Hawaii County’s Disaster Recovery Task Force will begin reviewing proposed strategies related to recovery efforts from the 2018 eruption of Kilauea volcano at its meeting next month.
The task force, which consists of representatives from the county administration, County Council and the community, will assist with developing policy decisions and recovery strategies in addition to collaborating on implementation.
Disaster Recovery Officer Douglas Le said in an email that the task force held its first meeting on Dec. 12 and the discussion focused on the group’s purpose and setting expectations. In January, task force members will begin reviewing proposed strategies coming from the draft recovery strategic plan.
“The Disaster Recovery Task Force will provide valuable input to the county’s recovery leadership on strategies and policies that will help create a stronger more resilient future for Puna,” Le said. “… As members of this advisory body, participants will work together to help vet important decisions and assist with implementing projects and activities.”
Task force members include county Finance Director Deanna Sako; Maurice Messina and Sharon Hirota, executive assistants to Mayor Harry Kim; Puna council members Ashley Kierkiewicz and Matt Kaneali‘i-Kleinfelder; acting Deputy Planning Director April Surprenant; Community Engagement Manager Bob Agres; Research and Development Director Diane Ley; tourism specialist Frecia Cevallos; Housing Administrator Duane Hosaka; county Managing Director Roy Takemoto; Public Works Director David Yamamoto; and community members Howard Konanui, Kim Williamson, Laua‘e Kekahuna, Madie Greene, Roberta Chu, Lono Lyman, Susan Kim, Leila Kealoha, Clarysse Nunokawa and Pi‘ilani Ka‘awaloa.

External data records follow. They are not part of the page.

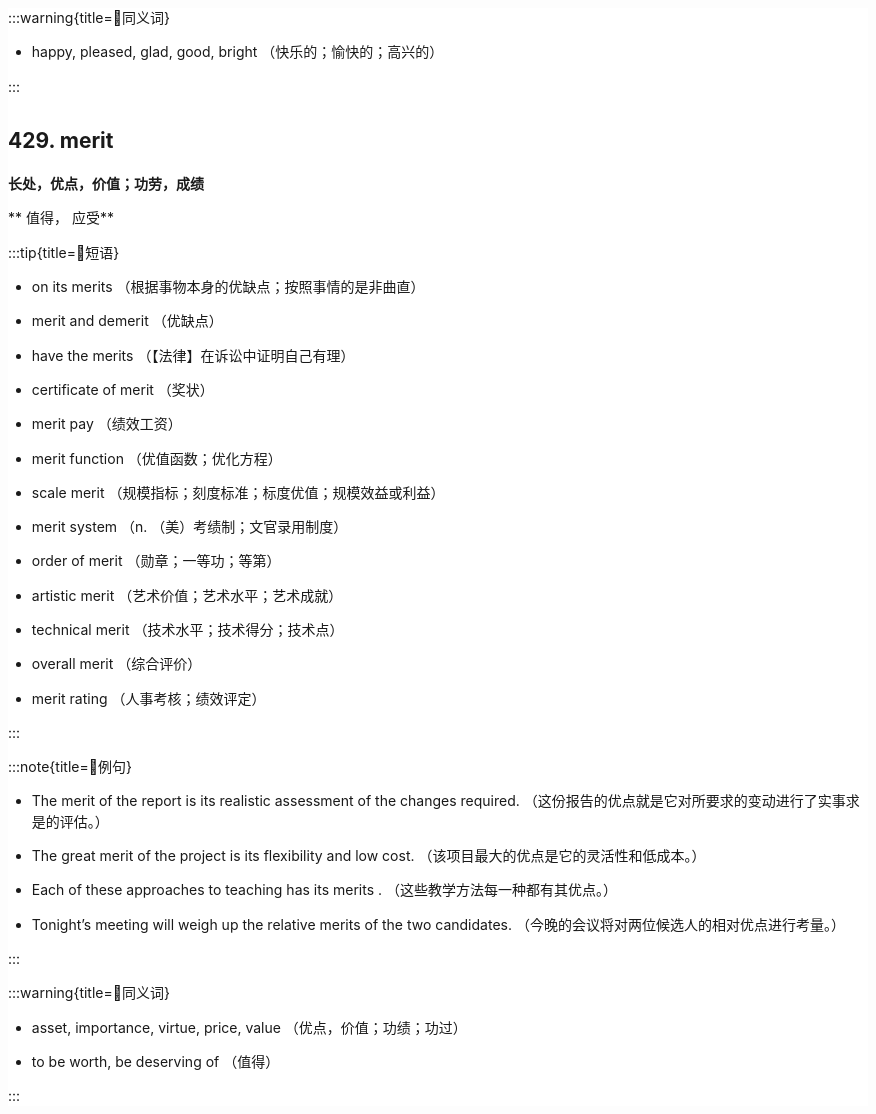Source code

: :::warning{title=🤔同义词}

- happy, pleased, glad, good, bright （快乐的；愉快的；高兴的）

:::


## 429. merit

**长处，优点，价值；功劳，成绩**

** 值得， 应受**

:::tip{title=🤩短语}

- on its merits （根据事物本身的优缺点；按照事情的是非曲直）

- merit and demerit （优缺点）

- have the merits （【法律】在诉讼中证明自己有理）

- certificate of merit （奖状）

- merit pay （绩效工资）

- merit function （优值函数；优化方程）

- scale merit （规模指标；刻度标准；标度优值；规模效益或利益）

- merit system （n. （美）考绩制；文官录用制度）

- order of merit （勋章；一等功；等第）

- artistic merit （艺术价值；艺术水平；艺术成就）

- technical merit （技术水平；技术得分；技术点）

- overall merit （综合评价）

- merit rating （人事考核；绩效评定）

:::

:::note{title=🎤例句}

- The merit of the report is its realistic assessment of the changes required. （这份报告的优点就是它对所要求的变动进行了实事求是的评估。）

- The great merit of the project is its flexibility and low cost. （该项目最大的优点是它的灵活性和低成本。）

- Each of these approaches to teaching has its merits . （这些教学方法每一种都有其优点。）

- Tonight’s meeting will weigh up the relative merits of the two candidates. （今晚的会议将对两位候选人的相对优点进行考量。）

:::

:::warning{title=🤔同义词}

- asset, importance, virtue, price, value （优点，价值；功绩；功过）

- to be worth, be deserving of （值得）

:::
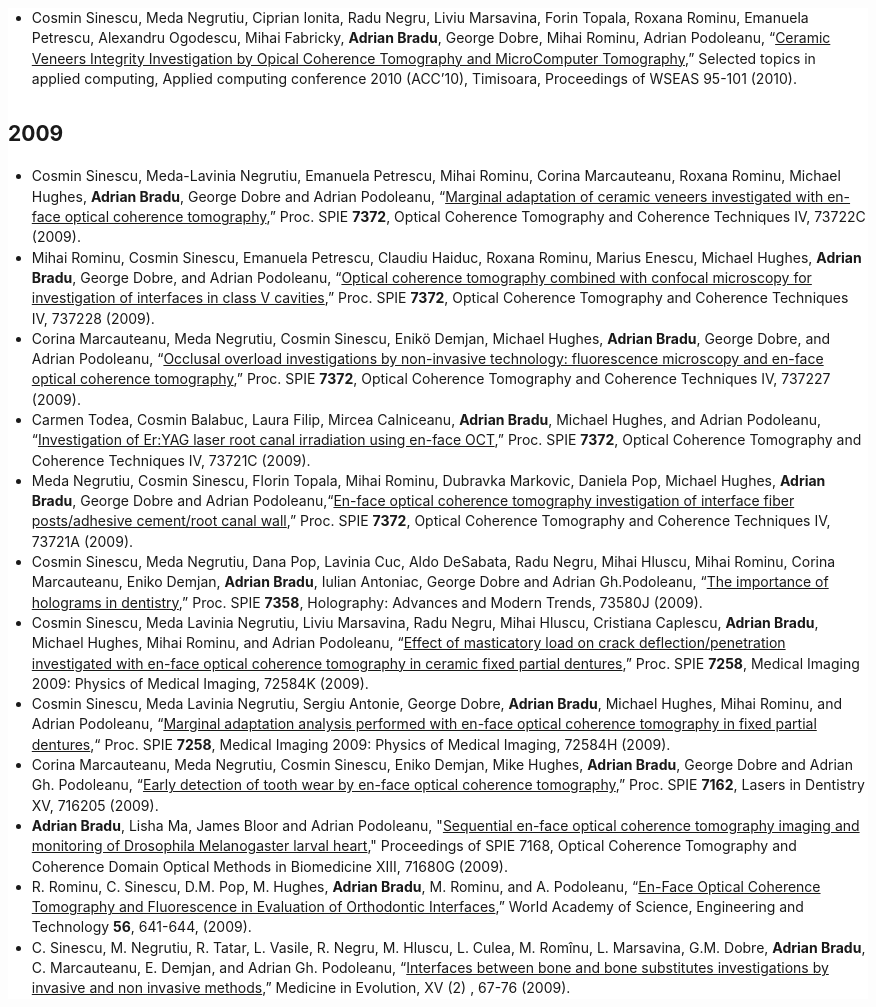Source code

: -  Cosmin Sinescu, Meda Negrutiu, Ciprian Ionita, Radu Negru, Liviu Marsavina, Forin Topala, Roxana Rominu, Emanuela Petrescu, Alexandru Ogodescu, Mihai Fabricky, **Adrian Bradu**, George Dobre, Mihai Rominu, Adrian Podoleanu, “[Ceramic Veneers Integrity Investigation by Opical Coherence Tomography and MicroComputer Tomography](http://www.scopus.com/inward/record.url?eid=2-s2.0-79958758638&partnerID=40&md5=7e464788b39006b663730ca99a0a3341),” Selected topics in applied computing, Applied computing conference 2010 (ACC’10), Timisoara, Proceedings of WSEAS 95-101 (2010).

## 2009

-  Cosmin Sinescu, Meda-Lavinia Negrutiu, Emanuela Petrescu, Mihai Rominu, Corina Marcauteanu, Roxana Rominu, Michael Hughes, **Adrian Bradu**, George Dobre and Adrian  Podoleanu, “[Marginal adaptation of ceramic veneers investigated with en-face optical coherence tomography](https://doi.org/10.1117/12.831830),” Proc. SPIE **7372**, Optical Coherence Tomography and Coherence Techniques IV, 73722C (2009).
-  Mihai Rominu, Cosmin Sinescu, Emanuela Petrescu, Claudiu Haiduc, Roxana Rominu, Marius Enescu, Michael Hughes, **Adrian Bradu**, George Dobre, and Adrian Podoleanu, “[Optical coherence tomography combined with confocal microscopy for investigation of interfaces in class V cavities](https://doi.org/10.1117/12.831803),” Proc. SPIE **7372**, Optical Coherence Tomography and Coherence Techniques IV, 737228 (2009).
-  Corina Marcauteanu, Meda Negrutiu, Cosmin Sinescu, Enikö Demjan, Michael Hughes, **Adrian Bradu**, George Dobre, and Adrian Podoleanu, “[Occlusal overload investigations by non-invasive technology: fluorescence microscopy and en-face optical coherence tomography](https://doi.org/10.1117/12.831797),” Proc. SPIE **7372**, Optical Coherence Tomography and Coherence Techniques IV, 737227 (2009).
-  Carmen Todea, Cosmin Balabuc, Laura Filip, Mircea Calniceanu, **Adrian Bradu**, Michael Hughes, and Adrian Podoleanu, “[Investigation of Er:YAG laser root canal irradiation using en-face OCT](https://doi.org/10.1117/12.831847),” Proc. SPIE **7372**, Optical Coherence Tomography and Coherence Techniques IV, 73721C (2009).
-  Meda Negrutiu, Cosmin Sinescu, Florin Topala, Mihai Rominu, Dubravka Markovic, Daniela Pop, Michael Hughes, **Adrian Bradu**, George Dobre and Adrian Podoleanu,“[En-face optical coherence tomography investigation of interface fiber posts/adhesive cement/root canal wall](https://doi.org/10.1117/12.831837),” Proc. SPIE **7372**, Optical Coherence Tomography and Coherence Techniques IV, 73721A (2009).
-  Cosmin Sinescu, Meda Negrutiu, Dana Pop, Lavinia Cuc, Aldo DeSabata, Radu Negru, Mihai Hluscu, Mihai Rominu, Corina Marcauteanu, Eniko Demjan, **Adrian Bradu**, Iulian Antoniac, George Dobre and Adrian Gh.Podoleanu, “[The importance of holograms in dentistry](https://doi.org/10.1117/12.821545),” Proc. SPIE **7358**, Holography: Advances and Modern Trends, 73580J (2009).
-  Cosmin Sinescu, Meda Lavinia Negrutiu, Liviu Marsavina, Radu Negru, Mihai Hluscu, Cristiana Caplescu, **Adrian Bradu**, Michael Hughes, Mihai Rominu, and Adrian Podoleanu, “[Effect of masticatory load on crack deflection/penetration investigated with en-face optical coherence tomography in ceramic fixed partial dentures](https://doi.org/10.1117/12.813637),” Proc. SPIE **7258**, Medical Imaging 2009: Physics of Medical Imaging, 72584K (2009).
-  Cosmin Sinescu, Meda Lavinia Negrutiu, Sergiu Antonie, George Dobre, **Adrian Bradu**, Michael Hughes, Mihai Rominu, and Adrian Podoleanu, “[Marginal adaptation analysis performed with en-face optical coherence tomography in fixed partial dentures](https://doi.org/10.1117/12.813922),“ Proc. SPIE **7258**, Medical Imaging 2009: Physics of Medical Imaging, 72584H (2009).
-  Corina Marcauteanu, Meda Negrutiu, Cosmin Sinescu, Eniko Demjan, Mike Hughes, **Adrian Bradu**, George Dobre and Adrian Gh. Podoleanu, “[Early detection of tooth wear by en-face optical coherence tomography](https://doi.org/10.1117/12.809828),” Proc. SPIE **7162**, Lasers in Dentistry XV, 716205 (2009).
-  **Adrian Bradu**, Lisha Ma, James Bloor and Adrian Podoleanu, "[Sequential en-face optical coherence tomography imaging and monitoring of Drosophila Melanogaster larval heart](http://dx.doi.org/10.1117/12.808159)," Proceedings of SPIE 7168, Optical Coherence Tomography and Coherence Domain Optical Methods in Biomedicine XIII, 71680G (2009).
-  R. Rominu, C. Sinescu, D.M. Pop, M. Hughes, **Adrian Bradu**, M. Rominu, and A. Podoleanu, “[En-Face Optical Coherence Tomography and Fluorescence in Evaluation of Orthodontic Interfaces](https://kar.kent.ac.uk/49466/),” World Academy of Science, Engineering and Technology **56**, 641-644, (2009).
-  C. Sinescu, M. Negrutiu, R. Tatar, L. Vasile, R. Negru, M. Hluscu, L. Culea, M. Romînu, L. Marsavina, G.M. Dobre, **Adrian Bradu**, C. Marcauteanu, E. Demjan, and Adrian Gh. Podoleanu, “[Interfaces between bone and bone substitutes investigations by invasive and non invasive methods](),” Medicine in Evolution, XV (2) , 67-76 (2009).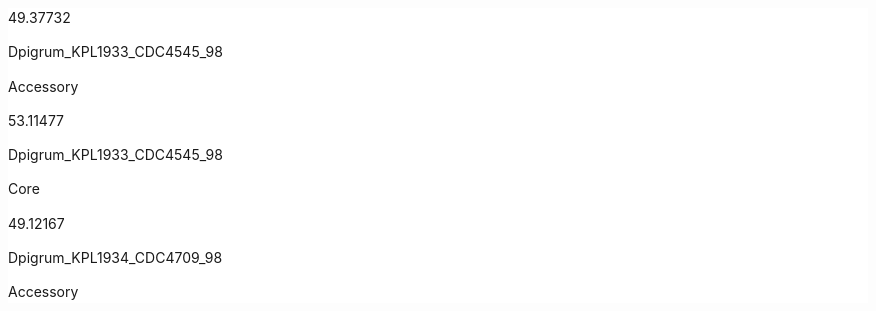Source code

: </td>

<td style="text-align:right;">

49.37732

</td>

</tr>

<tr>

<td style="text-align:left;">

Dpigrum\_KPL1933\_CDC4545\_98

</td>

<td style="text-align:left;">

Accessory

</td>

<td style="text-align:right;">

53.11477

</td>

</tr>

<tr>

<td style="text-align:left;">

Dpigrum\_KPL1933\_CDC4545\_98

</td>

<td style="text-align:left;">

Core

</td>

<td style="text-align:right;">

49.12167

</td>

</tr>

<tr>

<td style="text-align:left;">

Dpigrum\_KPL1934\_CDC4709\_98

</td>

<td style="text-align:left;">

Accessory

“I think the task force has a very good ability to make some strong and much-needed calls as far as the direction of recovery,” Kaneali‘i-Kleinfelder said Thursday, adding, “… that blend of people is going to equal good decision making and hopefully good direction and policy going forward.”
Getting community input about the recovery process is important. When the same faces are in the same meetings, “it becomes stagnant,” he said.
“If the county’s going to do anything, (we) need to talk to the community,” said Kaneali‘i-Kleinfelder. “… Community input equals better decision making at the county level.”
Le said community members were invited to participate based on their “diverse backgrounds and skill sets, and history of serving Puna and Hawaii Island residents.”
They include cultural practitioners, residents who lost homes and farmland or were otherwise directly affected by the eruption, and people with community service or business experience in Puna and islandwide.
“I think time will tell how influential the task force will be,” said task force member Susan Kim, who lost a home in Kapoho Vacationland and is part of the I Mua Lower Puna coalition. “We don’t really know what the scope of the work the task force is going to be doing … .”
Kim said she is unclear about what, if any, authority the group will have on recovery strategy and decision making.
“I have no idea what this task force is actually going to be doing in the coming months,” she said.
Overall, Kim said the goal is to help people recover and to ensure that decisions along the way “aren’t being made solely by one person or one group, but are made together in collaboration with a lot of people bringing different experiences and different resources to the table (so) that we ultimately can make the decisions for our community.”
Kim said it’s a “step in the right direction” for the county to bring to the table those who live, work and are invested in the Puna community.
The task force is arranged by the Federal Emergency Management Agency’s “recovery support functions,” or areas of focus in recovery efforts. Those areas include housing, health and social services, infrastructure, economic recovery, natural and cultural resources, and community planning.